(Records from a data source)
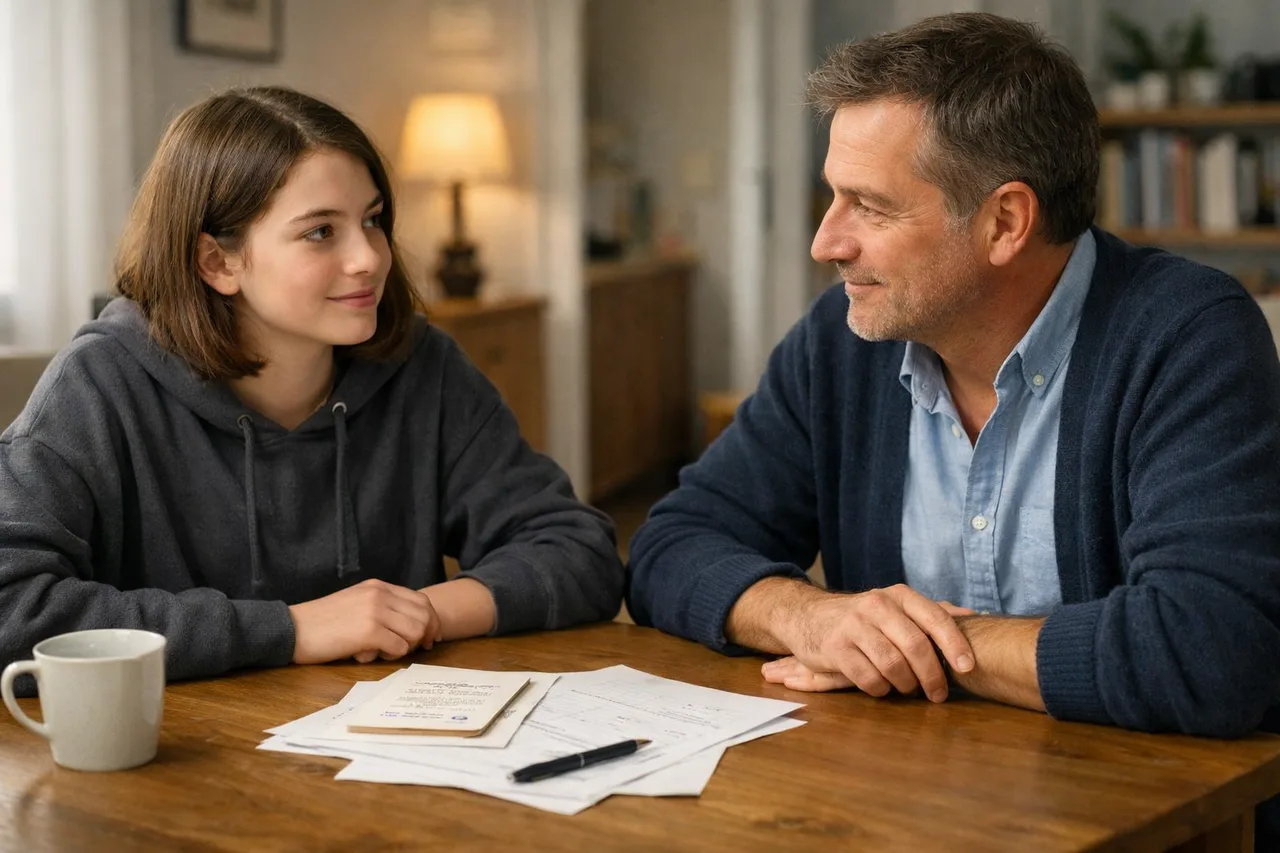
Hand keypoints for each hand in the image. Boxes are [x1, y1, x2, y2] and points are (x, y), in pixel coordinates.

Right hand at [288, 579, 442, 664]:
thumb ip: (381, 607)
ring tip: (384, 651)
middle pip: (424, 616)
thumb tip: (410, 624)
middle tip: (417, 649)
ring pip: (415, 632)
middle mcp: (380, 595)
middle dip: (425, 636)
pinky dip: (391, 655)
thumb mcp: (355, 602)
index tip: (430, 637)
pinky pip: (399, 647)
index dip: (431, 621)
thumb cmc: (322, 622)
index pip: (421, 600)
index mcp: (378, 587)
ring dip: (406, 646)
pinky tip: (371, 654)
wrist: (293, 629)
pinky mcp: (369, 631)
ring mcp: (375, 612)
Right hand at [774, 585, 976, 701]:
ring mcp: (853, 626)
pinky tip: (882, 687)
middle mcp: (877, 605)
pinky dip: (880, 689)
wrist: (808, 616)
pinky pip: (868, 678)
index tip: (968, 668)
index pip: (935, 618)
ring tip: (908, 690)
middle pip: (916, 646)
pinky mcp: (835, 648)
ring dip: (906, 685)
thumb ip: (932, 613)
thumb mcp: (896, 607)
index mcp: (898, 596)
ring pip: (892, 665)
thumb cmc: (862, 618)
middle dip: (932, 675)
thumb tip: (974, 618)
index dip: (955, 645)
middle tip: (938, 694)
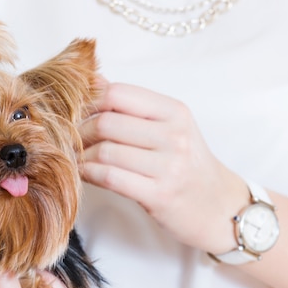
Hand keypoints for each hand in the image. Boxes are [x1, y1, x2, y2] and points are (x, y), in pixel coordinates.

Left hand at [80, 82, 248, 254]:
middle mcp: (174, 136)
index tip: (75, 113)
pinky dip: (89, 174)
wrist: (218, 207)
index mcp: (174, 112)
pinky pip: (110, 177)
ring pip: (105, 151)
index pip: (118, 94)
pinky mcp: (159, 195)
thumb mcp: (170, 128)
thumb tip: (93, 80)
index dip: (88, 102)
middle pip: (107, 122)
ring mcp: (169, 167)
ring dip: (82, 155)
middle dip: (79, 131)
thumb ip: (133, 107)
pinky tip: (84, 174)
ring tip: (75, 158)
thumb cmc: (188, 166)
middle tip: (68, 139)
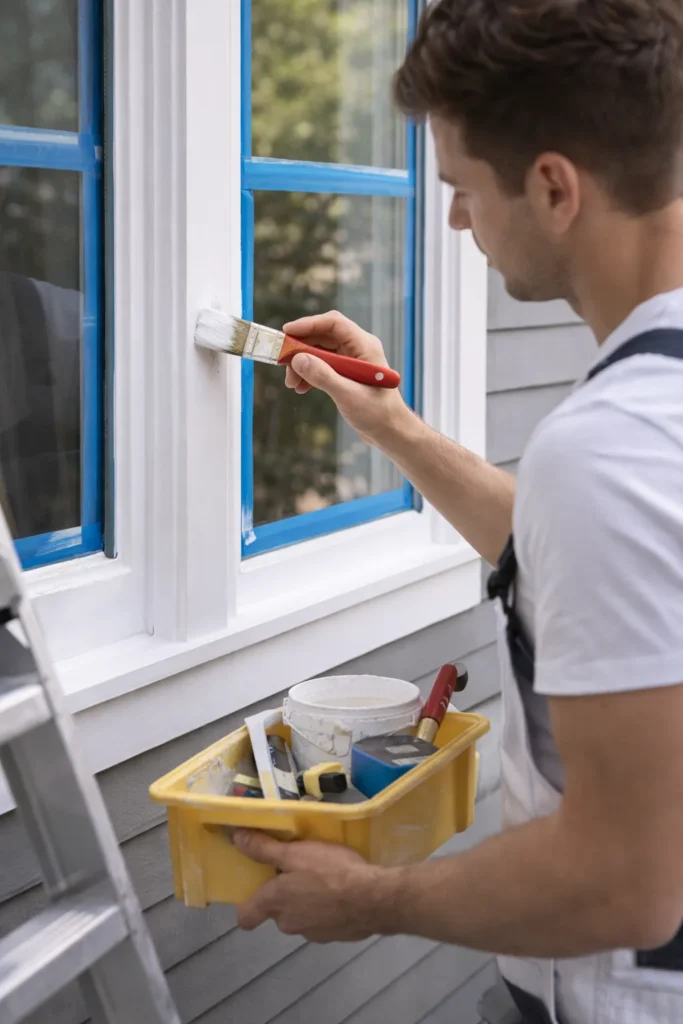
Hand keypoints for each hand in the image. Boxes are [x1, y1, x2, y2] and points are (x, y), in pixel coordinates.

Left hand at [234, 829, 385, 942]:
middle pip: (278, 912)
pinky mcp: (335, 937)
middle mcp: (289, 924)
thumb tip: (237, 838)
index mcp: (275, 904)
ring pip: (302, 916)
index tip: (258, 888)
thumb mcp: (296, 853)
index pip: (246, 918)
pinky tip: (343, 893)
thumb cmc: (330, 872)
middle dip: (286, 894)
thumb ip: (265, 848)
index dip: (248, 905)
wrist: (373, 899)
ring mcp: (313, 934)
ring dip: (308, 901)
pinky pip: (324, 921)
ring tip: (326, 879)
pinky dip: (328, 910)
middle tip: (301, 870)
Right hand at [282, 311, 411, 445]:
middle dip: (301, 349)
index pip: (333, 324)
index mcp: (365, 346)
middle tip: (283, 364)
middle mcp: (358, 349)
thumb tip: (298, 359)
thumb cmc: (378, 414)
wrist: (390, 432)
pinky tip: (301, 388)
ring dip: (303, 364)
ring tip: (292, 383)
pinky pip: (322, 366)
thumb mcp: (348, 395)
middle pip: (323, 336)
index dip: (308, 324)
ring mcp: (351, 361)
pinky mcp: (346, 374)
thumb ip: (323, 376)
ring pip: (320, 352)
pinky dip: (310, 374)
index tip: (287, 333)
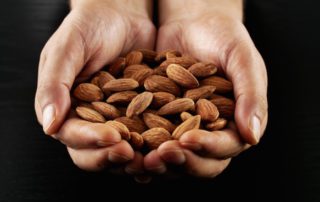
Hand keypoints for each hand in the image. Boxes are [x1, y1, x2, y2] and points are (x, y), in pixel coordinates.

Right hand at [35, 0, 154, 172]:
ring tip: (154, 158)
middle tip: (133, 155)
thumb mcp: (68, 48)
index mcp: (65, 108)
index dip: (91, 141)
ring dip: (136, 159)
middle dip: (113, 156)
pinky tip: (168, 146)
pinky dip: (154, 144)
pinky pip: (145, 134)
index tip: (114, 138)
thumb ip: (55, 83)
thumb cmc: (89, 25)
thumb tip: (49, 125)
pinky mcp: (138, 114)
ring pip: (121, 149)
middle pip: (95, 151)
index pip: (73, 135)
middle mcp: (89, 119)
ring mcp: (115, 118)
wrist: (121, 13)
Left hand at [144, 0, 267, 176]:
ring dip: (160, 163)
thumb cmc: (223, 37)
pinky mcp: (163, 121)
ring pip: (176, 157)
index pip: (226, 146)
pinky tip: (130, 150)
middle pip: (200, 161)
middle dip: (182, 161)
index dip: (208, 148)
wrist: (194, 22)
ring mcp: (185, 128)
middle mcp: (212, 132)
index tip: (188, 140)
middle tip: (160, 155)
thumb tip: (253, 137)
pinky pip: (154, 141)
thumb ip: (251, 95)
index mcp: (236, 122)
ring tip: (142, 159)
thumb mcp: (241, 59)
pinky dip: (143, 149)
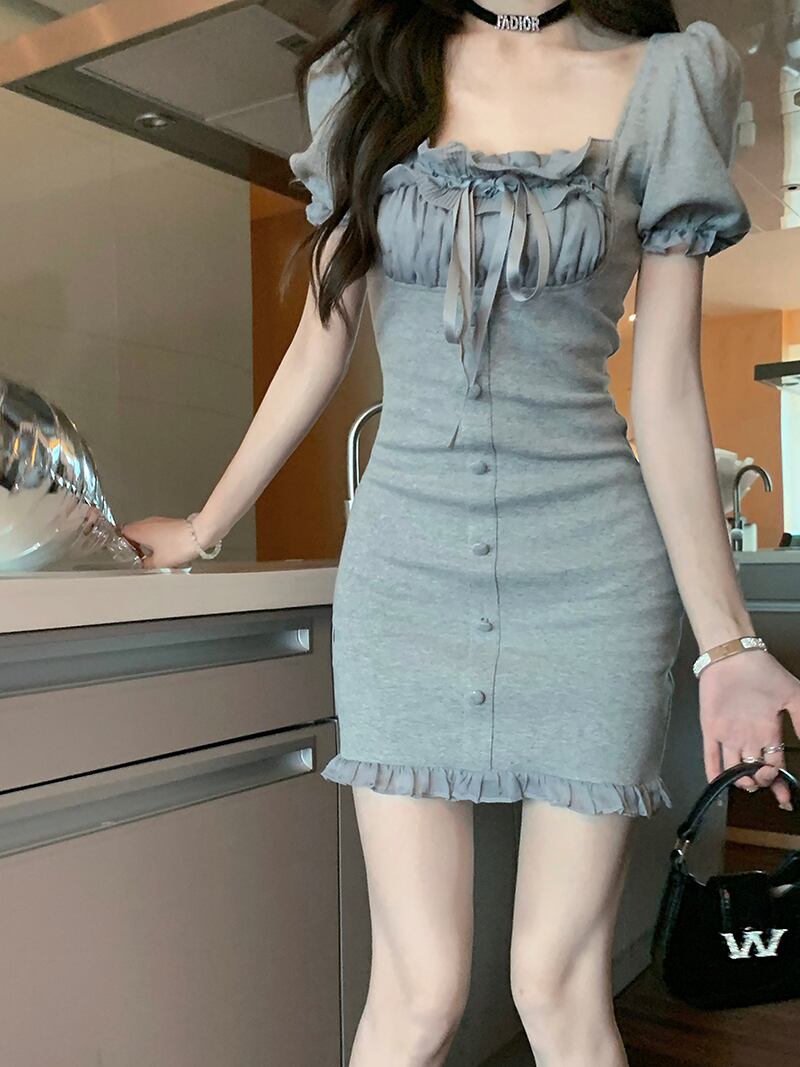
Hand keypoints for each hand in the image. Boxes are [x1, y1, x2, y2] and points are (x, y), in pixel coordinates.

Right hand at [120, 516, 199, 569]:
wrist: (199, 534)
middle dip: (134, 544)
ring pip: (146, 531)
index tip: (125, 552)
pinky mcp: (169, 524)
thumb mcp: (158, 562)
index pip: (122, 533)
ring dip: (146, 542)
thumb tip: (143, 565)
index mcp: (140, 530)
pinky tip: (163, 550)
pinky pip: (157, 531)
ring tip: (150, 555)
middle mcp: (147, 523)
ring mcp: (159, 522)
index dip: (121, 543)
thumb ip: (146, 565)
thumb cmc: (179, 544)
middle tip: (137, 556)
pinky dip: (156, 540)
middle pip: (133, 531)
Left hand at [699, 648, 799, 809]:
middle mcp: (750, 737)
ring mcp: (730, 735)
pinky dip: (713, 771)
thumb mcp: (793, 695)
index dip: (780, 782)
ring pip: (735, 768)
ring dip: (741, 781)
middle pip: (756, 771)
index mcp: (769, 732)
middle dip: (761, 782)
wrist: (735, 656)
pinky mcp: (710, 729)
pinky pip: (710, 755)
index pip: (776, 765)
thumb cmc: (765, 673)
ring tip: (748, 783)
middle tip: (765, 780)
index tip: (785, 798)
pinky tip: (718, 784)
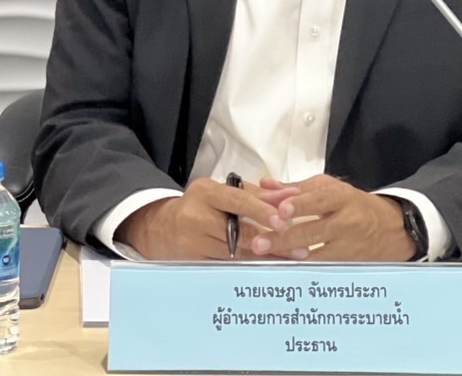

_About this exercise_: Whenever a line of the entries contains the string "Left", copy that line.

_Exercise output_:
Left hand at [80, 82, 248, 254]:
Left hand at [234, 829, 385, 942]:
Left hand at [144, 0, 267, 176]:
Left hand at [699, 648, 799, 809]:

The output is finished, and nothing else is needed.